The copycat Soviet version of the U.S. space shuttle, named the "Buran" (Snowstorm), is now ready for blastoff at the nation's space center in Central Asia, Radio Moscow reported Monday.

"Preparation is nearing completion for its test launch," the state-run radio's international service said. It did not say when blastoff would occur.The Buran and its rocket booster, the 2,000-ton Energia, will take off from the Baikonur Cosmodrome, the Soviet space center on the steppes of Kazakhstan, Radio Moscow said.

Soviet space officials have said the shuttle's first mission, an unmanned test flight, should take place this year, but have not given an exact date.

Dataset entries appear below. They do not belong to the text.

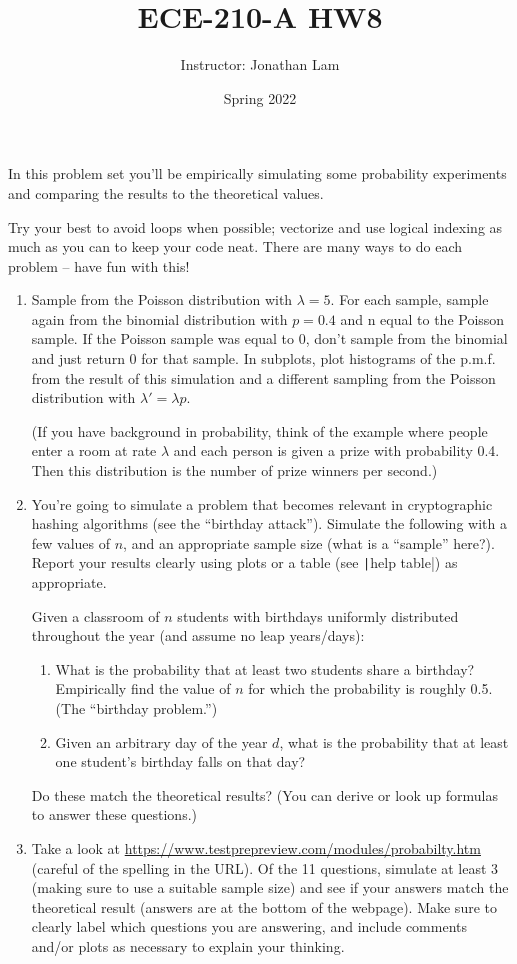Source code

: \documentclass{article}
\title{ECE-210-A HW8}
\author{Instructor: Jonathan Lam}
\date{Spring 2022}
\begin{document}
\maketitle

\noindent In this problem set you'll be empirically simulating some probability experiments and comparing the results to the theoretical values.

Try your best to avoid loops when possible; vectorize and use logical indexing as much as you can to keep your code neat. There are many ways to do each problem -- have fun with this!

\begin{enumerate}
\item Sample from the Poisson distribution with $\lambda=5$. For each sample, sample
  again from the binomial distribution with $p=0.4$ and n equal to the Poisson
  sample. If the Poisson sample was equal to 0, don’t sample from the binomial
  and just return 0 for that sample. In subplots, plot histograms of the p.m.f.
  from the result of this simulation and a different sampling from the Poisson
  distribution with $\lambda'=\lambda p$.
  
  (If you have background in probability, think of the
  example where people enter a room at rate $\lambda$ and each person is given a prize
  with probability 0.4. Then this distribution is the number of prize
  winners per second.)
  
\item You're going to simulate a problem that becomes relevant in cryptographic hashing algorithms (see the ``birthday attack''). Simulate the following with a few values of $n$, and an appropriate sample size (what is a ``sample'' here?). Report your results clearly using plots or a table (see \texttt|help table|) as appropriate.
  
  Given a classroom of $n$ students with birthdays uniformly distributed throughout the year (and assume no leap years/days):
  
  \begin{enumerate}
  \item What is the probability that at least two students share a birthday? Empirically find the value of $n$ for which the probability is roughly 0.5. (The ``birthday problem.'')
    
  \item Given an arbitrary day of the year $d$, what is the probability that at least one student's birthday falls on that day?
  \end{enumerate}
  
  Do these match the theoretical results? (You can derive or look up formulas to answer these questions.)
  
  \clearpage
\item Take a look at \url{https://www.testprepreview.com/modules/probabilty.htm} (careful of the spelling in the URL). Of the 11 questions, simulate at least 3 (making sure to use a suitable sample size) and see if your answers match the theoretical result (answers are at the bottom of the webpage). Make sure to clearly label which questions you are answering, and include comments and/or plots as necessary to explain your thinking.
\end{enumerate}
\end{document}
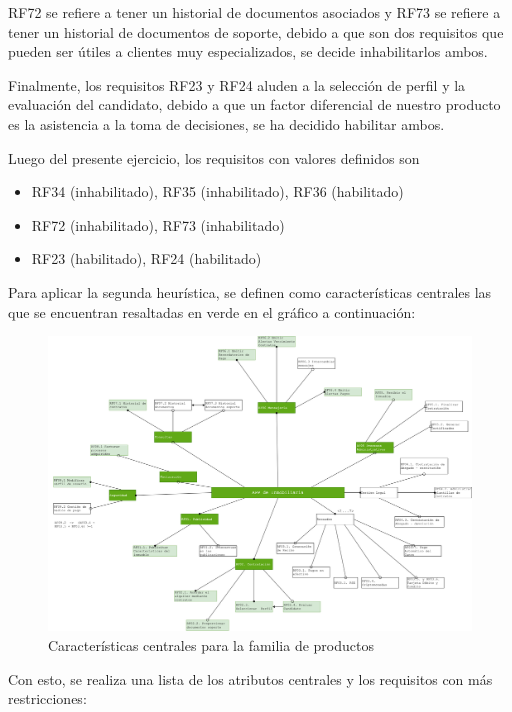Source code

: \documentclass[letterpaper]{article}
\begin{document}
RF72 se refiere a tener un historial de documentos asociados y RF73 se refiere a tener un historial de documentos de soporte, debido a que son dos requisitos que pueden ser útiles a clientes muy especializados, se decide inhabilitarlos ambos.

Finalmente, los requisitos RF23 y RF24 aluden a la selección de perfil y la evaluación del candidato, debido a que un factor diferencial de nuestro producto es la asistencia a la toma de decisiones, se ha decidido habilitar ambos.

Luego del presente ejercicio, los requisitos con valores definidos son 

\begin{itemize}
    \item RF34 (inhabilitado), RF35 (inhabilitado), RF36 (habilitado)
    \item RF72 (inhabilitado), RF73 (inhabilitado)
    \item RF23 (habilitado), RF24 (habilitado)
\end{itemize}

Para aplicar la segunda heurística, se definen como características centrales las que se encuentran resaltadas en verde en el gráfico a continuación:

\begin{figure}
    \centering
    \includegraphics{images/reqprior.png}
    \caption{Características centrales para la familia de productos}
    \label{fig:core_feats}
\end{figure}

Con esto, se realiza una lista de los atributos centrales y los requisitos con más restricciones:
\end{document}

The "forthcoming flight with the reusable spaceship is a landmark in Soviet space exploration programs," Radio Moscow said. The radio's report was apparently the first in Soviet media to make the shuttle's name public.

The Soviet shuttle, under development since at least 1982, has delta-shaped wings like its American counterpart, and is mated to its booster rocket in much the same way as the American craft.

Soviet officials have acknowledged that technical problems in creating their version of a reusable spacecraft have caused delays. They also point to the Jan. 28, 1986, explosion of the U.S. shuttle Challenger as an example of the hazards they are trying to prevent.

The Energia booster was tested once, on May 15, 1987, when it successfully carried aloft a dummy spacecraft.

The booster is said by the Soviets to be the most powerful in the world. It can reportedly place 100 tons of cargo into orbit and deliver 170 million horsepower of thrust.